There was one department of commerce, namely, cambium, or money-changing, which, while it did not give any difficulty in theory, involved certain difficulties in practice, owing to the fact that it was liable to be used to disguise usurious transactions. Although cambium was, strictly speaking, a special branch of commerce, it was nevertheless usually treated in the works on usury, the reason being that many apparent contracts of cambium were in fact veiled loans, and that it was therefore a matter of importance in discussing usury to explain the tests by which genuine and usurious exchanges could be distinguished. Endemann treats this subject very fully and ably;[1] but for the purpose of the present essay it is not necessary to do more than to state the main conclusions at which he arrives.

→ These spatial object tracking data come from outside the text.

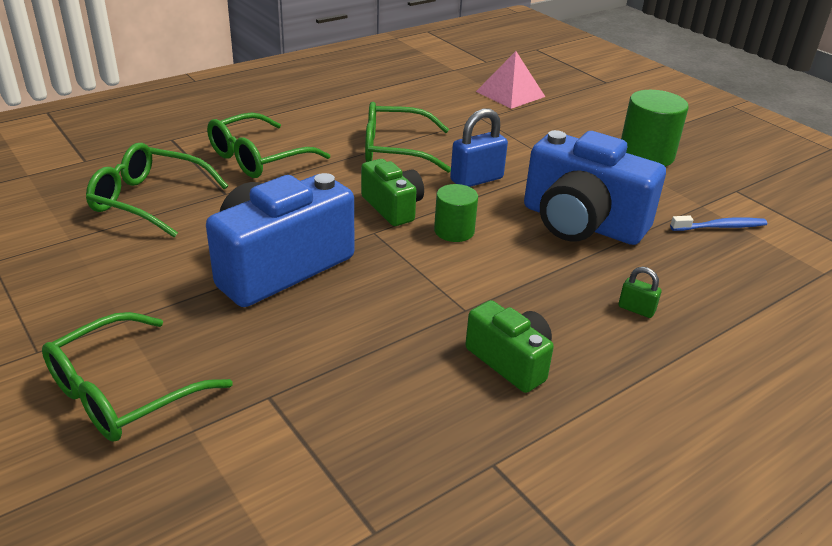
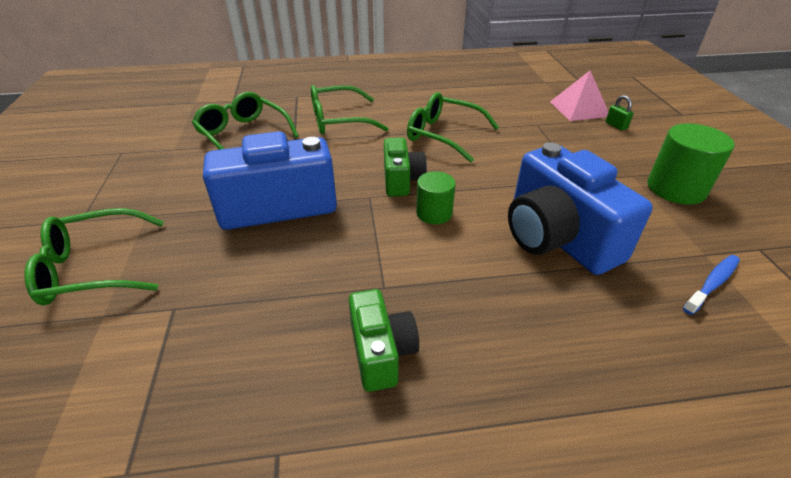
camera: 30 degrees right, 5 degrees up
blue padlock [450,109,508,187] -> none
green padlock [618,267,661,318] -> green padlock moved to [606,95,633,131]
blue toothbrush [670,215,767,231] -> blue toothbrush turned 60 degrees counterclockwise [683,255,740,315]

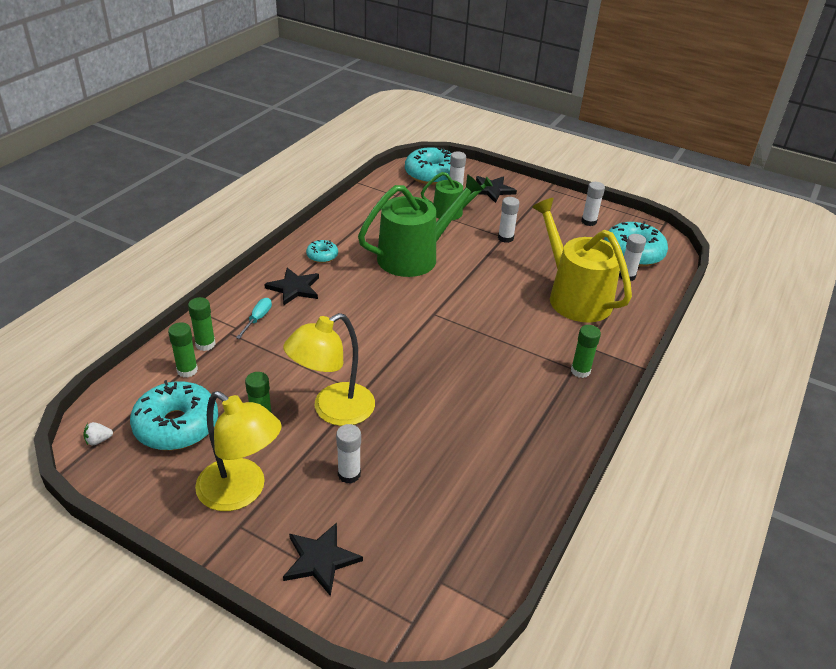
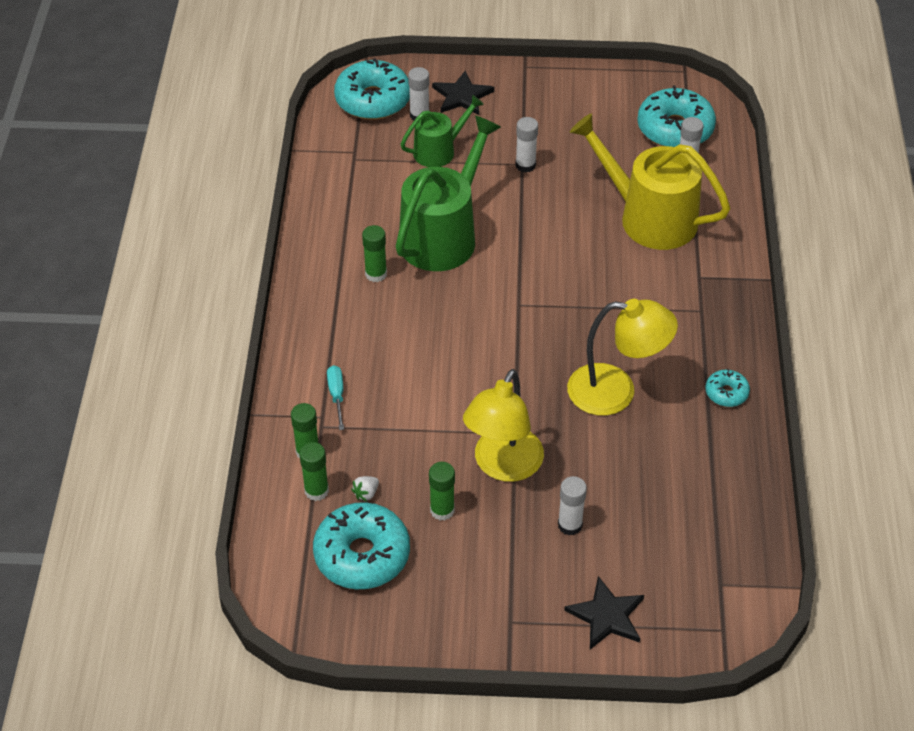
camera: 25 degrees left, 10 degrees up
white strawberry [83,422,113,445] -> white strawberry moved to [351,476,379,501]
yellow lamp [195,391,282,511] -> yellow lamp moved to [567,299,678,416]
black star [264,268,319,306] -> none
turquoise donut [306,240,338,263] -> turquoise donut moved to [705,369,750,407]
green glue stick [571,325,601,378] -> green glue stick moved to [362,225,387,282]
white glue stick [581,182,605,226] -> none

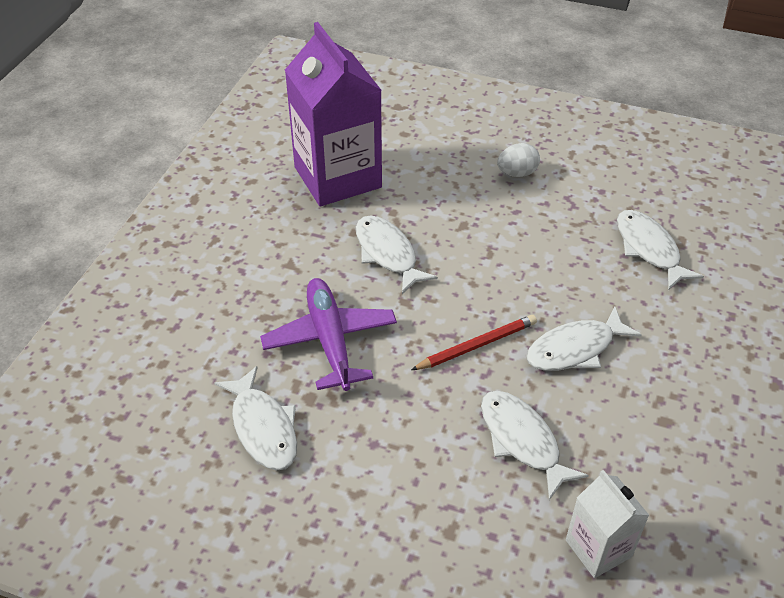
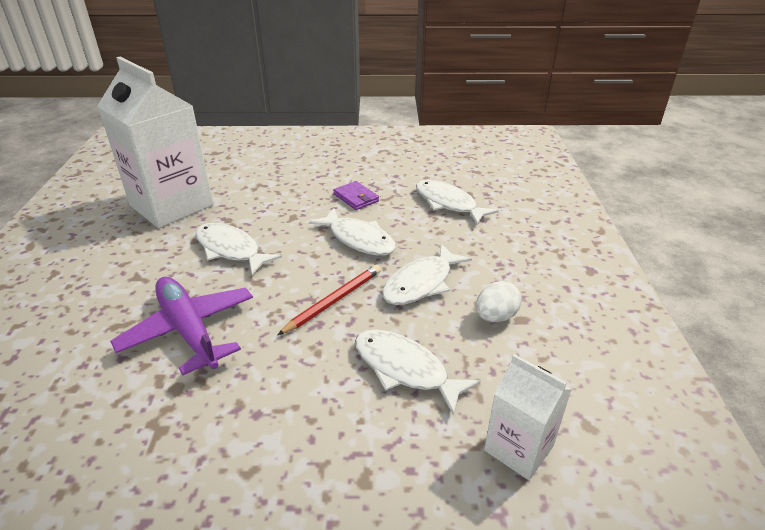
camera: 20 degrees left, 10 degrees down
white fish [214,366,297,471] -> white fish moved to [309,208,396,256]
purple carton [285,22,382,206] -> white carton [97,57,214,228]
white egg [497,143,540,177] -> white egg moved to [476,281,522,322]
none -> purple wallet [333,181,379,210]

[Footnote 1: Studien, vol. i. p. 75.]
Although the practice of exchange grew up slowly and gradually during the later Middle Ages, and, consequently, the amount of space devoted to the discussion of the theory of exchange became larger as time went on, nevertheless there is no serious difference of opinion between the writers of the thirteenth century, who treat the subject in a fragmentary way, and those of the fifteenth, who deal with it exhaustively and systematically. Aquinas does not mention cambium in the Summa, but he recognises the necessity for some system of exchange in the De Eegimine Principum.[1] All the later writers who mention cambium are agreed in regarding it as a species of commerce to which the ordinary rules regulating all commerce apply. Francis de Mayronis says that the art of cambium is as natural as any other kind of commerce, because of the diversity of the currencies in different kingdoms, and approves of the campsor receiving some remuneration for his labour and trouble.[2] Nicholas de Ausmo, in his commentary on the Summa Pisana, written in the beginning of the fifteenth century, says that the campsor may receive a gain from his transactions, provided that they are not conducted with the sole object of making a profit, and that the gain he may receive must be limited by the common estimation of the place and time. This is practically saying that cambium may be carried on under the same conditions as any other species of commerce. Biel says that cambium is only legitimate if the campsor has the motive of keeping up a family or benefiting the State, and that the contract may become usurious if the gain is not fair and moderate.[3] The right of the campsor to some remuneration for risk was only gradually admitted, and forms the subject of much discussion amongst the jurists.[4] This hesitation in allowing remuneration for risk was not peculiar to cambium, but, as we have seen above, was common to all commerce. Endemann points out how the theologians and jurists unanimously insisted that cambium could not be justified except when the just price was observed, and that, when the doctrine attained its full development, the element of labour was but one of the constituents in the estimation of that price.[5]